---------- Brano del documento

Thursday, 19 April 2018 - 17:50

Sabato alle 18 a Cortina, Pino Aprile presenta Terroni e Elogio dell’imbecille

Ago 18th, 2011 | By | Category: Appuntamenti, Pausa Caffè

Dall’ “estremo nord” delle dolomiti ampezzane una riflessione sul Meridione d’Italia, sul lato oscuro dell’unificazione, sullo smarrimento della ragione e del buon senso. Pino Aprile, giornalista dalla innegabile vis polemica, ha raccontato tutto questo in due saggi urticanti e provocatori, che hanno raccolto un enorme successo di vendita e di dibattito: “Terroni” (200 mila copie vendute) ed “Elogio dell’imbecille” (Piemme). L’Autore li racconterà al pubblico cortinese il prossimo sabato 20 agosto 2011 ore 18 a Una Montagna di Libri, la rassegna di incontri con l’Autore di Cortina d’Ampezzo. Come sempre alla Sala Cultura del Palazzo delle Poste.

--------------------
---------- Estratto dell'elenco

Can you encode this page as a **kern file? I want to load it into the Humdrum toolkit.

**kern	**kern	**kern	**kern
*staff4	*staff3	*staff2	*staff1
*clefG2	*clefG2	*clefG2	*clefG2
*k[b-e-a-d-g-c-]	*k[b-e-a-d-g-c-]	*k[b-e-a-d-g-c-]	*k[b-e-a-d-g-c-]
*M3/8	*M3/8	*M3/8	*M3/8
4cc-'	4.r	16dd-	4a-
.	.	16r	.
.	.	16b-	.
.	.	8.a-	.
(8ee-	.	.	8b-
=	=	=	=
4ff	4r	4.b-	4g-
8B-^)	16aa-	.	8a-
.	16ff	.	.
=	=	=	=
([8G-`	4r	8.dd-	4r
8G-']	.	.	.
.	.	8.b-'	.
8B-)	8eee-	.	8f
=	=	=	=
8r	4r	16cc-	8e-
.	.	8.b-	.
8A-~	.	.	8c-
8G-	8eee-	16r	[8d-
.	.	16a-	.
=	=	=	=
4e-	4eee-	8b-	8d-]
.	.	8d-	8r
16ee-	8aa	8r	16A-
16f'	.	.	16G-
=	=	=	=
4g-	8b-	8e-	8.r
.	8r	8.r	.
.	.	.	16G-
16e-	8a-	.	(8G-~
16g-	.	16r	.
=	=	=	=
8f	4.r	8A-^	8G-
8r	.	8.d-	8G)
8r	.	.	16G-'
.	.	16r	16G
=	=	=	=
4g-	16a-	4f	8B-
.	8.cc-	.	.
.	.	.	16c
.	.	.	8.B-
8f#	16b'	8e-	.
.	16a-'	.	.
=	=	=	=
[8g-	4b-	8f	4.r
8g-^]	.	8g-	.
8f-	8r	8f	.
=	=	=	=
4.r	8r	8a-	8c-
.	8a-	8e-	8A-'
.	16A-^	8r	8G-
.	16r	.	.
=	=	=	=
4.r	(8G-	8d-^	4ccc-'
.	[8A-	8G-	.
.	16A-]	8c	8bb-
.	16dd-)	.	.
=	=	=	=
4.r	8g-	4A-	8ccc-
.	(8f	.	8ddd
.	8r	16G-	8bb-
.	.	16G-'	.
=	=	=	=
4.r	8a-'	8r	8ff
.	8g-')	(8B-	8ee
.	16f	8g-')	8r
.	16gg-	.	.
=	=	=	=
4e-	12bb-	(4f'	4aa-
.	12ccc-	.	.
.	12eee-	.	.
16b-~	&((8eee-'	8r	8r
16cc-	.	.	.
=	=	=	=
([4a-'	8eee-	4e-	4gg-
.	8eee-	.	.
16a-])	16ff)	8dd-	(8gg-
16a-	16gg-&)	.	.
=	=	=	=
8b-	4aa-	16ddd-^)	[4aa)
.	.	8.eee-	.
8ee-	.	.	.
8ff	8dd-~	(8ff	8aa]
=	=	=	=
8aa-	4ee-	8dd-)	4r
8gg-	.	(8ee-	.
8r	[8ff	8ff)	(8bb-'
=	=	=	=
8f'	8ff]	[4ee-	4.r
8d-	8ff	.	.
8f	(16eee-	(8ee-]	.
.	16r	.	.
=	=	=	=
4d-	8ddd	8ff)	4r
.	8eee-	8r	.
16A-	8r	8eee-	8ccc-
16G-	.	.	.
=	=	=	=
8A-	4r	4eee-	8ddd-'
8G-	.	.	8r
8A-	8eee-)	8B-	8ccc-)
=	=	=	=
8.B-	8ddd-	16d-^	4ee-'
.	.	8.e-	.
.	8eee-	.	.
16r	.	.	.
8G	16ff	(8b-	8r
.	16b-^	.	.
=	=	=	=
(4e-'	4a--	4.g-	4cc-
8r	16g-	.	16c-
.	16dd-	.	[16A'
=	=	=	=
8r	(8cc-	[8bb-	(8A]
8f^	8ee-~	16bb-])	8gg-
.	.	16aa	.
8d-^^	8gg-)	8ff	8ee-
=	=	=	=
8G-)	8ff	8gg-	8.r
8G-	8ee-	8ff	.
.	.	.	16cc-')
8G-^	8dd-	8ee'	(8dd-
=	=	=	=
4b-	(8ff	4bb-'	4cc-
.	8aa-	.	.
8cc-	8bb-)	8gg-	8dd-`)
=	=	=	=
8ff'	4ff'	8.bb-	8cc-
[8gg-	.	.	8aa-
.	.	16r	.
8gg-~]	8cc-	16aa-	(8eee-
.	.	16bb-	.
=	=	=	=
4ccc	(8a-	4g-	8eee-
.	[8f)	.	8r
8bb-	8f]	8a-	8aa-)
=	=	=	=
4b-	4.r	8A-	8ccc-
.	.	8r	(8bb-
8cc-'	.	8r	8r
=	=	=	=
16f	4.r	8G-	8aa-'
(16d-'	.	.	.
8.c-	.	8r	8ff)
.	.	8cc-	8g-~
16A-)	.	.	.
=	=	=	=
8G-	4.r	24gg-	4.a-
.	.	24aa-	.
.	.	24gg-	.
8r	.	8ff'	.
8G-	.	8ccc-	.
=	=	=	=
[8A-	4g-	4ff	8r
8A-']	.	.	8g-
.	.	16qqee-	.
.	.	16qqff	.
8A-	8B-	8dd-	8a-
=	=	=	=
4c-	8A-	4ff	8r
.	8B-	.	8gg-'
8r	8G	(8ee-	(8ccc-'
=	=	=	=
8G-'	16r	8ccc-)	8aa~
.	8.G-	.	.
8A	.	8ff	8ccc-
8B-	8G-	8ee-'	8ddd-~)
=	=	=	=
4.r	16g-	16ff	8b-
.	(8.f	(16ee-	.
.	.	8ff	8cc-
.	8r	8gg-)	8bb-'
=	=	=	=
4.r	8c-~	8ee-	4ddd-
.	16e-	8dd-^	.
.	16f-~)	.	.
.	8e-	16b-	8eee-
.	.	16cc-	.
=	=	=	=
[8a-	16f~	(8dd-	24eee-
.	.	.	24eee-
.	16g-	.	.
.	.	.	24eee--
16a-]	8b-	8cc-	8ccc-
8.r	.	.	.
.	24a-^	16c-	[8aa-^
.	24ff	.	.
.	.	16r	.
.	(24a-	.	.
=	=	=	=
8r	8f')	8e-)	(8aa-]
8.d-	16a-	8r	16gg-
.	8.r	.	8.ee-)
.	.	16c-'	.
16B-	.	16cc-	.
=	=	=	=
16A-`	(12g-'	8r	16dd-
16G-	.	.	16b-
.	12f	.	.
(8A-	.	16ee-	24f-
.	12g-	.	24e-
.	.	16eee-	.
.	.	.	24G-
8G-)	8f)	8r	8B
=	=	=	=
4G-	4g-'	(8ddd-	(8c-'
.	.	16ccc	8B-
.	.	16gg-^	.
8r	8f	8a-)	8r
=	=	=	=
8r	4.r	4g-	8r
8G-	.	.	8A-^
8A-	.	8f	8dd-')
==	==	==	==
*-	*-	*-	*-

--------------------

**Consegna 1**. Quante copie ha venduto "Terroni", secondo l'articolo sulla presentazione di Pino Aprile a Cortina?
**Consegna 2**. Scrivi il seguito dell'articolo sulla presentazione dei libri di Pino Aprile a Cortina, ripartendo dopo l'ultima frase.

**Risposta 1**. 200 mila copie.

**Risposta 2**.
Pino Aprile, giornalista e scrittore, pugliese, è stato vicedirettore di “Oggi” e direttore di “Gente”; per la Tv ha lavorato con Sergio Zavoli all’inchiesta a puntate “Viaggio nel Sud. Il suo libro “Elogio dell’imbecille” (Piemme) è stato tradotto in varie lingue, e in Spagna è stato a lungo in testa alle classifiche. Nel marzo 2010 ha pubblicato “Terroni”, un saggio giornalistico che descrive gli eventi che hanno penalizzato economicamente il meridione, dal Risorgimento ai giorni nostri. L’opera è divenuta un bestseller. Al termine dell’incontro, brindisi a cura dell’Associazione Italiana Sommelier, con Battistella, il Prosecco, e i Bibanesi. Ingresso libero

I libri.

Terroni è un libro sul Sud e per il Sud, la cui conclusione è che, se centocinquant’anni non sono stati sufficienti a risolvere il problema, vuol dire che non si è voluto risolverlo. Come dice l’autore, le due Germanie, pur divise da una diversa visione del futuro, dalla Guerra Fredda e da un muro, in vent’anni sono tornate una. Perché da noi non è successo?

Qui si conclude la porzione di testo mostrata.